Here are some relevant claims which track a line of thought from cancer to a problem for professional philosophy.
(1) Aromatase inhibitors, very commonly used in post-op treatment for breast cancer patients, lower available estrogen.
(2) Lower estrogen means less available dopamine.
(3) Less available dopamine creates some cognitive problems.
You can find these three discussed on this blog here One thing I had discovered before learning about aromatase inhibitors is that dopamine gives you your get-up-and-go. Losing dopamine can bring you to a halt, at least in some ways. I give an example in the earlier post. I also note that a recent long list of side-effects of aromatase inhibitors does not list any cognitive deficits, unless one counts depression and mood swings.
Another cognitive role dopamine has is giving one focus. Less dopamine means less focus and filtering; more signals reach the frontal lobes where ‘executive functioning’ is located. There’s more to think about, more to consider possibly relevant. More technically, having fewer dopamine receptors in the thalamus means less filtering. And that appears to be a central grounding for divergent thinking and creativity.
This grounding for creativity is not unproblematic, since in this respect schizophrenia appears to be caused in much the same way. As a comment on recent work has it:
Now research from the Karolinska Institute has shed light on a possible connection to dopamine. Looking at the dopamine receptors (D2 receptors) of ‘highly creative’ people, they found that the dopamine systems were similar to those observed in people suffering with schizophrenia in particular. The researchers postulate that dopamine receptor genes may be linked to the capacity for ‘divergent thought’.
The study, which was led by one Dr Ullen and used psychological tests to measure divergent thinking, found specifically that ‘highly creative’ types, as with schizophrenics, demonstrated a low density of D2 receptors in the thalamus. The role of the thalamus, among other things, is as a ‘filter’ which decides which thoughts and which information should make it to the cortex for reasoning to take place.
Having fewer D2 receptors then might cause less signal ‘filtering’ meaning that you have more information available to the cortex and are better able to come up with ‘novel’ solutions as a result and to ‘think outside the box’. On the negative side however, these sometimes illogical associations and connections could also be partly responsible for the kind of thinking seen in schizophrenic patients.
As the original research paper has it, highly creative types think outside a less intact box. And I think we should ask what will be the fate of such types in today’s academic philosophy. One part of the question concerns what journal referees will think of a paper with a number of original ideas commending different ways of looking at what the writer may think of as one topic, but the referees may not. One might find the reports say things like “I just don’t get this,” or “Too implausible to publish.” It may be very difficult for such a person to amass enough for a tenure case, given today’s stress on quantity of peer-reviewed items. As someone remarked to me very recently in discussing this sort of situation, there may not be any peers for the work in question.
Hopefully the person in question will get help from grad school mentors. In a more extreme case, if one or more powerful figures, recognising the creativity, get the person tenure despite a thin record, then the problem will be the lesser one of the resentment felt by others who cannot understand the work and don’t see why tenure was possible. I know of one case like this.
One might want to say to the floundering scholar, picking up a paper with five significant new ideas, “Just pick one and developed complete arguments for it”. That’s just what may be outside the person’s ability.
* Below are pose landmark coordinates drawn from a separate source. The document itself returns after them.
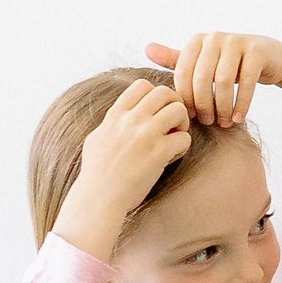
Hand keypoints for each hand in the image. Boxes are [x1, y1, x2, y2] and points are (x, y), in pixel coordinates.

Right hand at [64, 78, 192, 252]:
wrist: (99, 197)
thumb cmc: (97, 172)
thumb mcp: (97, 138)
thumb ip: (112, 123)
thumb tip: (120, 116)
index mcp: (116, 115)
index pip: (142, 85)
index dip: (155, 94)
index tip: (156, 111)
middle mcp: (131, 120)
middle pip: (164, 92)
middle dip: (174, 104)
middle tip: (173, 122)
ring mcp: (145, 135)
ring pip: (178, 110)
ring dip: (182, 123)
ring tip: (174, 138)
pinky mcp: (158, 153)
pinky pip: (184, 138)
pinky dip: (183, 146)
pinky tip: (172, 156)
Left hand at [143, 32, 281, 126]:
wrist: (270, 57)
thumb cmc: (231, 64)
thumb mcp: (203, 62)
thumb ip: (176, 59)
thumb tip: (146, 49)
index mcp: (197, 41)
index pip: (183, 74)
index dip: (186, 98)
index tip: (192, 117)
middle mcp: (215, 37)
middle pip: (202, 78)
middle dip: (204, 105)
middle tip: (208, 122)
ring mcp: (237, 42)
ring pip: (223, 81)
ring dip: (223, 107)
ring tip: (224, 122)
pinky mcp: (257, 51)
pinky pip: (246, 82)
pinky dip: (242, 104)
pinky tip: (239, 118)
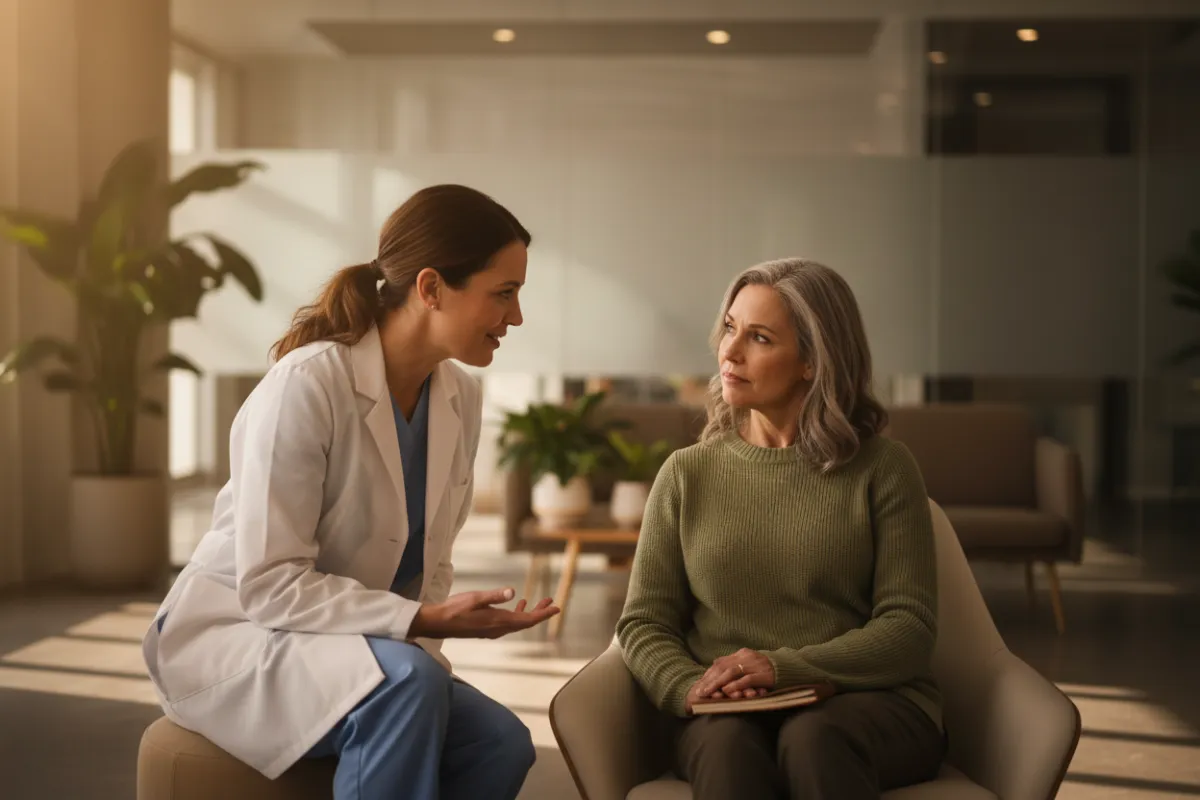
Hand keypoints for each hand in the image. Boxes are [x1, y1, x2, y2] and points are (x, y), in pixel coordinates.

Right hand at [408, 588, 559, 639]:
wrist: (438, 623)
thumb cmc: (455, 609)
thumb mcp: (475, 598)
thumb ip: (494, 596)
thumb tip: (513, 592)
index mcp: (498, 621)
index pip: (527, 620)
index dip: (543, 614)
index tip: (556, 608)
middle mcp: (498, 629)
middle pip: (525, 623)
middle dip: (540, 612)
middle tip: (551, 602)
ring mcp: (493, 630)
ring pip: (517, 623)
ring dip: (529, 613)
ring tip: (538, 601)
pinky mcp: (487, 629)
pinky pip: (508, 623)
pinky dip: (517, 614)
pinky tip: (516, 606)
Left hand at [695, 648, 775, 701]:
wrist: (790, 668)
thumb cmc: (767, 670)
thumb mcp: (749, 665)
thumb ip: (736, 666)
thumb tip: (717, 671)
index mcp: (741, 653)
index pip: (720, 663)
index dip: (709, 674)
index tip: (700, 685)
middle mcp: (746, 656)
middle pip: (723, 667)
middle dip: (710, 680)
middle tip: (700, 691)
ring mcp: (755, 665)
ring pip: (732, 672)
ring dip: (718, 683)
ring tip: (709, 692)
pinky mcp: (764, 674)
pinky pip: (747, 679)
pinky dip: (736, 685)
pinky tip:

To use a vivid but regrettably unflattering analogy: A very creative landscape artist might continually mess up colouring books.
Here’s the bottom line: Some valuable philosophers may find our current standards of number of peer reviewed publications excessively difficult to meet. One can now be almost too creative to be a professional philosopher.
Concluding comment: I’ve sat in a number of discussions of why “Two Dogmas of Empiricism” doesn’t have any good arguments in it. What would its fate be today? Probably it would be foolish to try to answer this question, but we are fortunate to have it in the canon, since it’s got a number of great ideas in it.